Standard Chartered shares dropped more than 4% during early trading in London on Wednesday, 1 November, despite the bank announcing that its third quarter profits beat analysts' expectations.
Pre-tax profit after adjustments was $814m (£612.5m) in the July to September period, a 78% improvement on the same period a year earlier.
The increase was mainly due to a 42% decline in impairments for bad loans and a 70% fall in other impairment charges. Analysts had expected underlying profits to come in at $809m (£608.8m).
Revenues increased 4% from a year earlier to $3.6bn (£2.7bn) in the third quarter, while net profits more than doubled to $774m (£582.4m).
"We are transitioning our businesses to deliver higher quality income to improve sustainable returns," Standard Chartered chief executive Bill Winters said.
"This process and the continued investments to support it are reflected in the results and will deliver greater long-term value to our shareholders."

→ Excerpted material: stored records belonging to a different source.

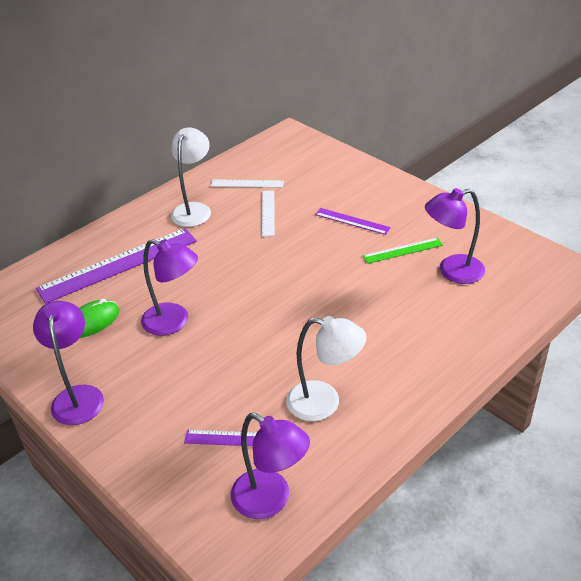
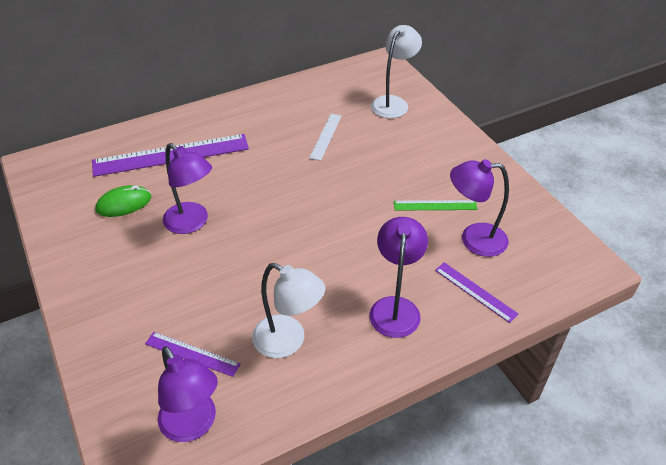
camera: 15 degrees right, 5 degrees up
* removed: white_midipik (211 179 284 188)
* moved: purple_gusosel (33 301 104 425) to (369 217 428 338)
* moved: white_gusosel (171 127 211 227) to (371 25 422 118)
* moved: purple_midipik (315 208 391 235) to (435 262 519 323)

Standard Chartered's expenses grew 4% in the third quarter to $2.5bn (£1.9bn), largely as a result of accelerated investments.
The firm, which generates most of its profits from Asia, Africa and the Middle East, has undertaken significant restructuring to reduce costs and increase its competitiveness over recent years.
It has revamped much of its leadership structure during that time, with Jose Vinals replacing Sir John Pearce as chairman in December 2016.